Q3. What are the most common journal-API failures?

(1) Calling without fetching office_id, and (2) unbalanced debit/credit amounts. Run POST /journals within an office_id scope, fetch valid account item IDs from deal_categories, then compose debit/credit. Pass amounts as integer JPY.

Q4. What is the rate limit?

300 requests per 5 minutes per token. Exceeding it returns HTTP 429 with Retry-After. For bursty work, implement exponential backoff that respects Retry-After and use pagination (per_page max 100) to keep result sets small.

Q5. What AEO grade does it have?

KanseiLink field data shows trust_score 0.90, 93% success, and 156ms — the battle-tested 'verified (🟢)' tier. It meets the top-AEO conditions: official MCP, OAuth 2.0 compliance, and structured errors. Check the latest rating via KanseiLink MCP's get_service_detail.

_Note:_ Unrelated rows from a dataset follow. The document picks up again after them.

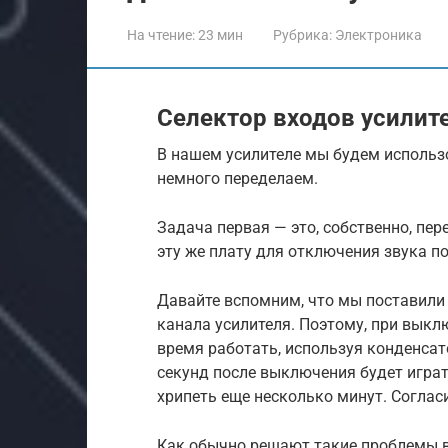
На чтение:
23 мин
Рубрика:
Электроника
Селектор входов усилит
В нашем усилителе мы будем использо
немного переделаем.
Задача первая — это, собственно, пе
эту же плату для отключения звука п
Давайте вспомним, что мы поставили
канала усилителя. Поэтому, при выклю
время работать, используя конденсато
секунд после выключения будет играт
хрипеть еще несколько минут. Согласи
Как обычно решают такие проблемы в 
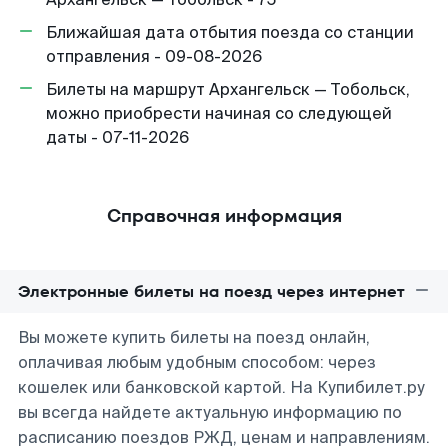
Ближайшая дата отбытия поезда со станции
отправления - 09-08-2026
Билеты на маршрут Архангельск — Тобольск,
можно приобрести начиная со следующей
даты - 07-11-2026
Справочная информация
Электронные билеты на поезд через интернет
Вы можете купить билеты на поезд онлайн,
оплачивая любым удобным способом: через
кошелек или банковской картой. На Купибилет.ру
вы всегда найдете актуальную информацию по
расписанию поездов РЖД, ценам и направлениям.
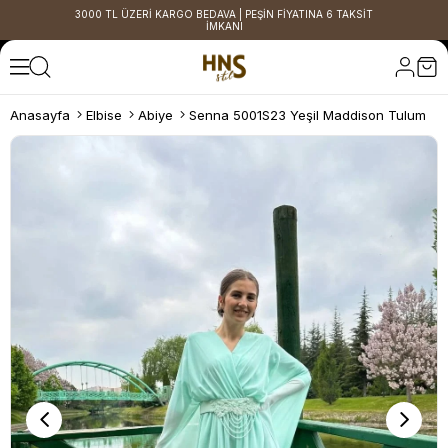
3000 TL ÜZERİ KARGO BEDAVA | PEŞİN FİYATINA 6 TAKSİT
İMKANI
Anasayfa
Elbise
Abiye
Senna 5001S23 Yeşil Maddison Tulum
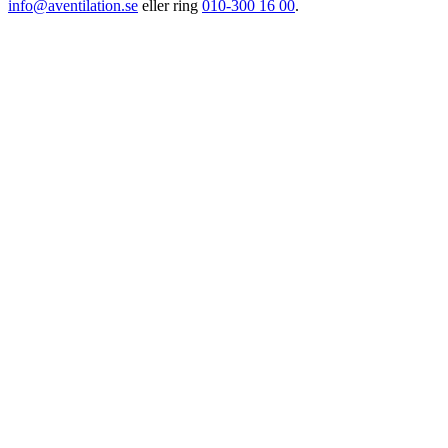
info@aventilation.se
eller ring
010-300 16 00
.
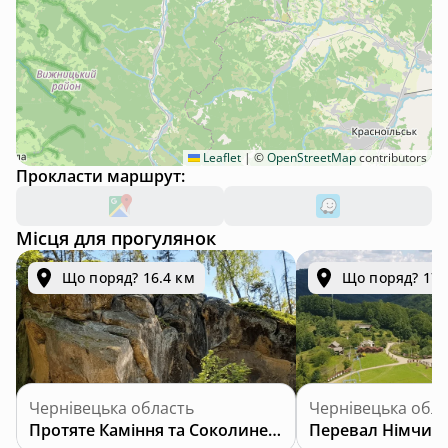
Leaflet
|
©
OpenStreetMap
contributors
Прокласти маршрут:
Місця для прогулянок
Що поряд? 16.4 км
Що поряд? 17.
Чернівецька область
Чернівецька обла
Протяте Каміння та Соколине Око
Перевал Німчич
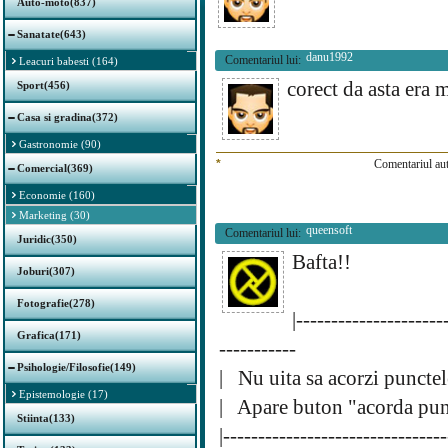
Auto-moto(837)
Sanatate(643)
danu1992
Comentariul lui:
Leacuri babesti (164)
corect da asta era 
Sport(456)
Casa si gradina(372)
Gastronomie (90)
*
Comentariul aut
Comercial(369)
Economie (160)
Marketing (30)
queensoft
Comentariul lui:
Juridic(350)
Bafta!!
Joburi(307)
Fotografie(278)
|---------------------
Grafica(171)
-----------
Psihologie/Filosofie(149)
| Nu uita sa acorzi punctel
Epistemologie (17)
| Apare buton "acorda punc
Stiinta(133)
|-------------------------------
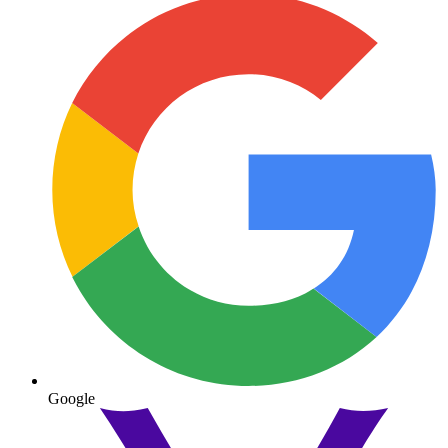
Google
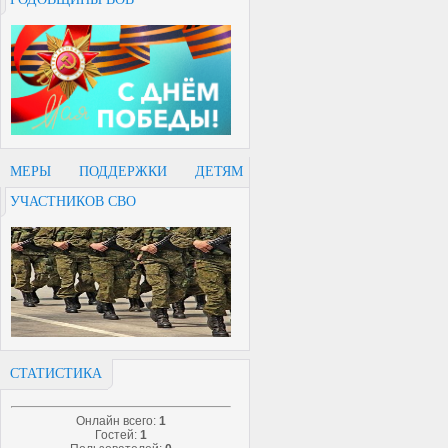
МЕРЫ ПОДДЕРЖКИ ДЕТЯМ
УЧАСТНИКОВ СВО
СТАТИСТИКА
Онлайн всего:
1
Гостей:
1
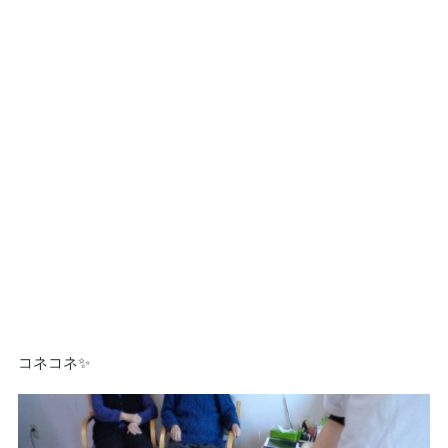
コネコネ✨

Data Disclosure & Disclaimer

The technical specifications (auth method, endpoints, rate limits, recent change history) and agent field metrics (trust_score 0.90, 93% success rate, 156ms average latency, 42 reports) in this article are based on values returned by KanseiLink MCP's get_service_detail/get_insights as of May 2026. "Official Remote MCP released to all plans 2026-03," "AI auto-journaling endpoint added 2026-03-18," and "multi-currency journaling supported 2026-02-10" are based on KanseiLink change-history data. API specs may change, so always verify the latest spec at developer.moneyforward.com before implementing. This article does not guarantee any specific implementation outcome or business decision.